*Exercise aim*.
Write the entries below out again exactly, but skip the pictures.

*Provided material*.
┌──
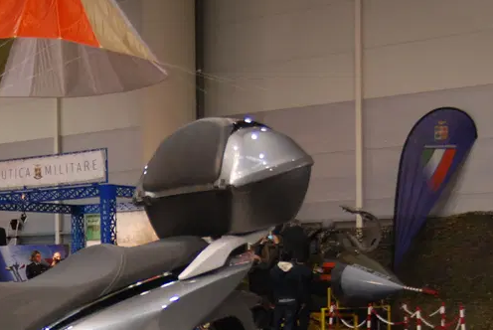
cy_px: 335
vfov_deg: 17.5
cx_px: 84
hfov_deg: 26.0
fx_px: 1045
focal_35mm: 76
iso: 800
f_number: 2.8
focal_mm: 21
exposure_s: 1/160
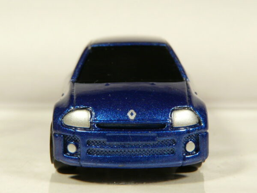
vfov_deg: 16.6
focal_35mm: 89
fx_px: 661
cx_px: 128
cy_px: 96
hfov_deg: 22.0
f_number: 3.2
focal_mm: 9.2
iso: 100
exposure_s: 1/50
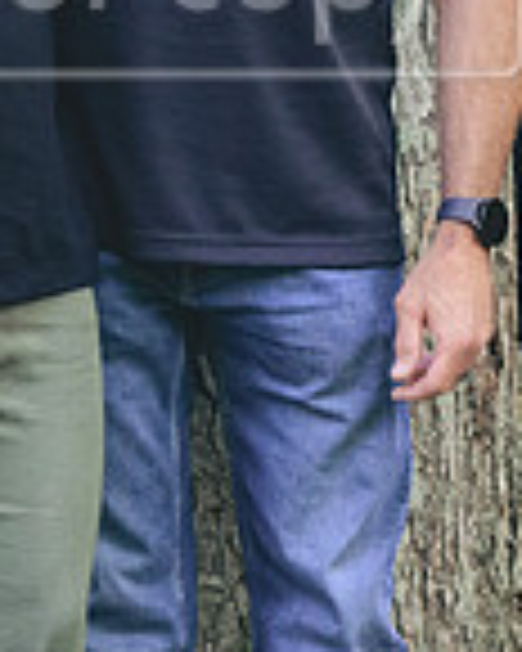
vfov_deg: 6.2
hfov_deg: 5.0
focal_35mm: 311
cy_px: -39
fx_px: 6006
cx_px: 214
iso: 6400
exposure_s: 1/250
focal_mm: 70
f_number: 6.3
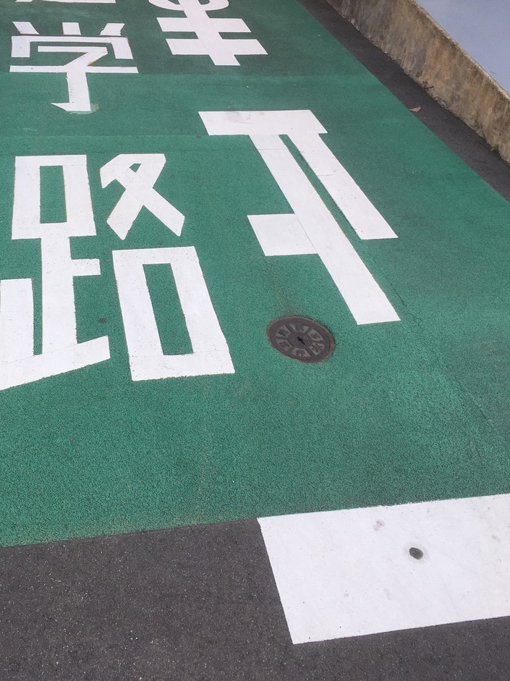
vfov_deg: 49.9
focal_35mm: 37
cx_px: 208
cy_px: 278
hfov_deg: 38.5
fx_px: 727
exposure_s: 1/212
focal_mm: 4.15
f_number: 2.2
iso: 25
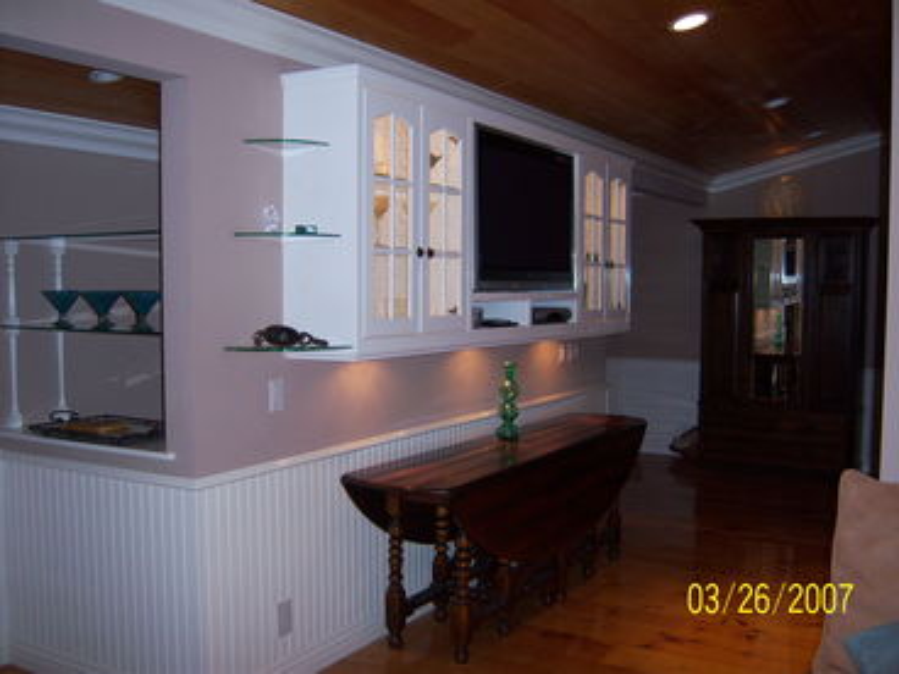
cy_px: 337
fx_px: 935
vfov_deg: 39.7
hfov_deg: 51.4
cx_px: 450
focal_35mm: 36
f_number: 2.8
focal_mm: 7.5
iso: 160
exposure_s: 1/60
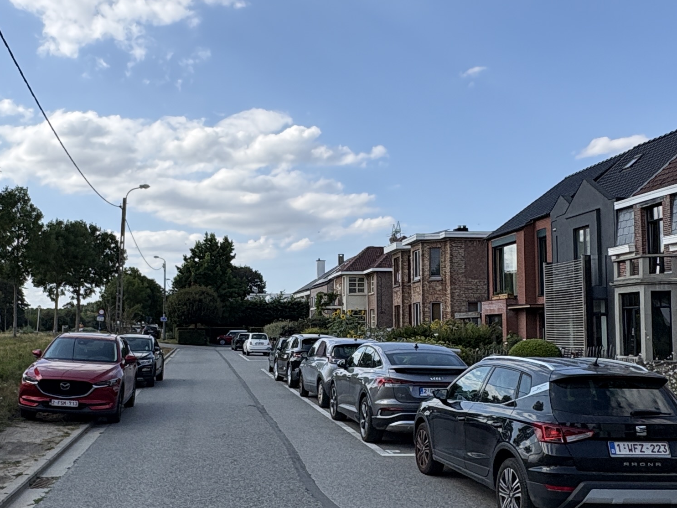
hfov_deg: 48.7
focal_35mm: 38
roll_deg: +0.9
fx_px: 743
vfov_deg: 37.7
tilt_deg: +4.0
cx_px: 269
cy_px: 285
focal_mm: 2.22
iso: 50
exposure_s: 1/2208
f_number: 2.2
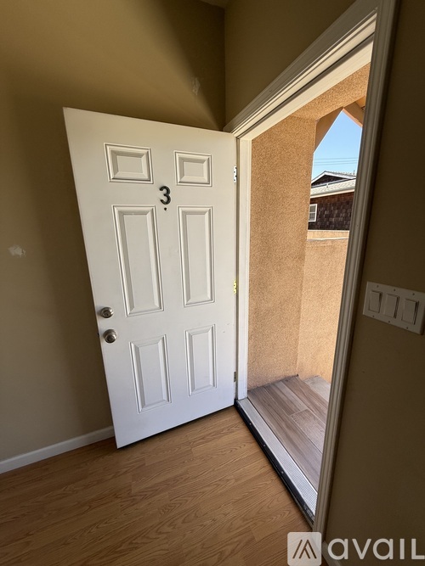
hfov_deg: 85.7
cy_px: 283
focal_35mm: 14
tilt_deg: -14.5
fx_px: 229
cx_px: 212
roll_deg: +0.9
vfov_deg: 102.1
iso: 64
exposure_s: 1/502
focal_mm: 2.22
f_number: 2.2
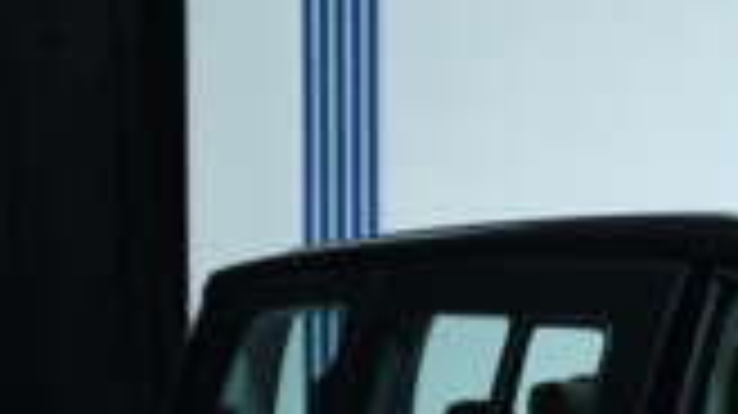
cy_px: 680
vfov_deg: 8.3
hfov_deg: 14.2
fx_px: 2757
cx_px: 1130
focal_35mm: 141
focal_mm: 35
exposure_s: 1/100
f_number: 4
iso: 1600
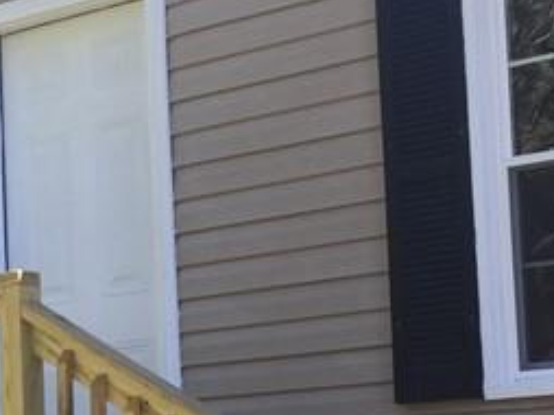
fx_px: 1871
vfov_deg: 12.6
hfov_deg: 16.5
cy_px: 367
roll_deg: +0.4
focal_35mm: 117
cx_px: 9
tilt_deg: +5.2
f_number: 2.2
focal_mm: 4.15
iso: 32
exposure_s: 1/255
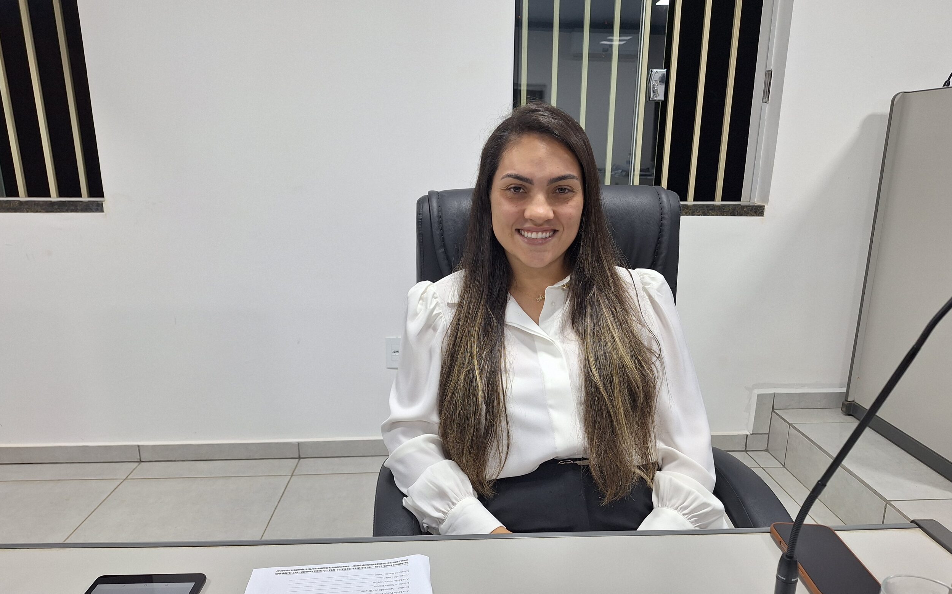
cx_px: 481
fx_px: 649
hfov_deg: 72.6
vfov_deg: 49.1
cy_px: 347
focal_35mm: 25
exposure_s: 1/40
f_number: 1.8
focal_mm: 5.54
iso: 80
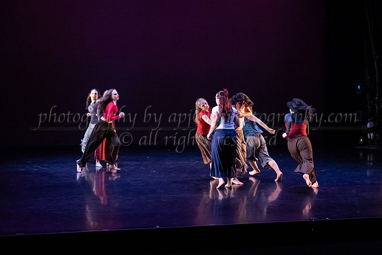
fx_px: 670
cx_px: 226
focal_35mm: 63
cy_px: 87
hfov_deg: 31.7
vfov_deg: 21.5
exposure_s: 1/400
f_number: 4
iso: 4000
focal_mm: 44
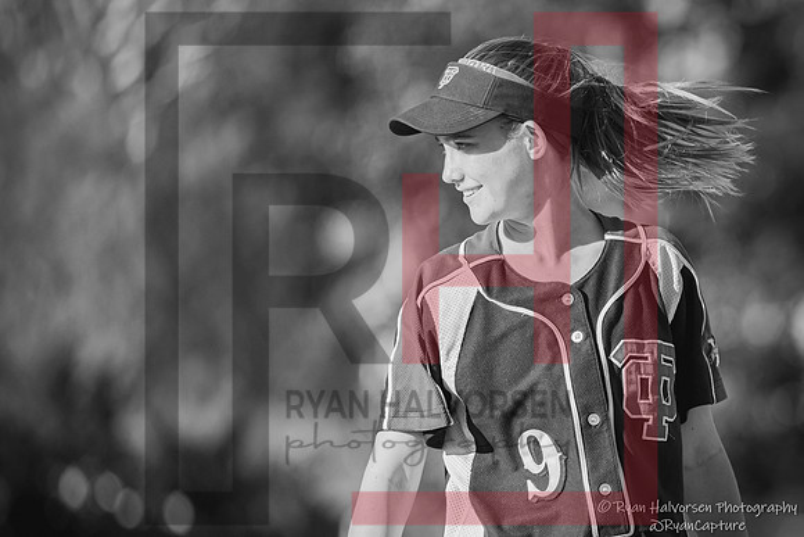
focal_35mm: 534
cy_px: 427
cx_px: 981
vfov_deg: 2.6
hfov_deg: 3.9
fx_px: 11924
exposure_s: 1/2500
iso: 200
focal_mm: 200
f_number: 2.8
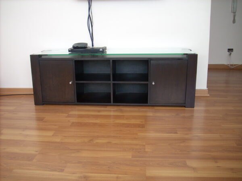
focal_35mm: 37
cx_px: 121
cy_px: 90
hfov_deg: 50.1
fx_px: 259
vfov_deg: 38.7
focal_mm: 6.2
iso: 64
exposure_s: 1/38.9
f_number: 2.8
└──
*Completed task*.
cy_px: 335
vfov_deg: 17.5
cx_px: 84
hfov_deg: 26.0
fx_px: 1045
focal_35mm: 76
iso: 800
f_number: 2.8
focal_mm: 21
exposure_s: 1/160
vfov_deg: 16.6
focal_35mm: 89
fx_px: 661
cx_px: 128
cy_px: 96
hfov_deg: 22.0
f_number: 3.2
focal_mm: 9.2
iso: 100
exposure_s: 1/50
vfov_deg: 6.2
hfov_deg: 5.0
focal_35mm: 311
cy_px: -39
fx_px: 6006
cx_px: 214
iso: 6400
exposure_s: 1/250
focal_mm: 70
f_number: 6.3
vfov_deg: 49.9
focal_35mm: 37
cx_px: 208
cy_px: 278
hfov_deg: 38.5
fx_px: 727
exposure_s: 1/212
focal_mm: 4.15
f_number: 2.2
iso: 25
cy_px: 337
fx_px: 935
vfov_deg: 39.7
hfov_deg: 51.4
cx_px: 450
focal_35mm: 36
f_number: 2.8
focal_mm: 7.5
iso: 160
exposure_s: 1/60
hfov_deg: 48.7
focal_35mm: 38
roll_deg: +0.9
fx_px: 743
vfov_deg: 37.7
tilt_deg: +4.0
cx_px: 269
cy_px: 285
focal_mm: 2.22
iso: 50
exposure_s: 1/2208
f_number: 2.2
hfov_deg: 85.7
cy_px: 283
focal_35mm: 14
tilt_deg: -14.5
fx_px: 229
cx_px: 212
roll_deg: +0.9
vfov_deg: 102.1
iso: 64
exposure_s: 1/502
focal_mm: 2.22
f_number: 2.2
cy_px: 680
vfov_deg: 8.3
hfov_deg: 14.2
fx_px: 2757
cx_px: 1130
focal_35mm: 141
focal_mm: 35
exposure_s: 1/100
f_number: 4
iso: 1600
fx_px: 1871
vfov_deg: 12.6
hfov_deg: 16.5
cy_px: 367
roll_deg: +0.4
focal_35mm: 117
cx_px: 9
tilt_deg: +5.2
f_number: 2.2
focal_mm: 4.15
iso: 32
exposure_s: 1/255
cx_px: 481
fx_px: 649
hfov_deg: 72.6
vfov_deg: 49.1
cy_px: 347
focal_35mm: 25
exposure_s: 1/40
f_number: 1.8
focal_mm: 5.54
iso: 80
fx_px: 670
cx_px: 226
focal_35mm: 63
cy_px: 87
hfov_deg: 31.7
vfov_deg: 21.5
exposure_s: 1/400
f_number: 4
iso: 4000
focal_mm: 44
focal_35mm: 534
cy_px: 427
cx_px: 981
vfov_deg: 2.6
hfov_deg: 3.9
fx_px: 11924
exposure_s: 1/2500
iso: 200
focal_mm: 200
f_number: 2.8
focal_35mm: 37
cx_px: 121
cy_px: 90
hfov_deg: 50.1
fx_px: 259
vfov_deg: 38.7
focal_mm: 6.2
iso: 64
exposure_s: 1/38.9
f_number: 2.8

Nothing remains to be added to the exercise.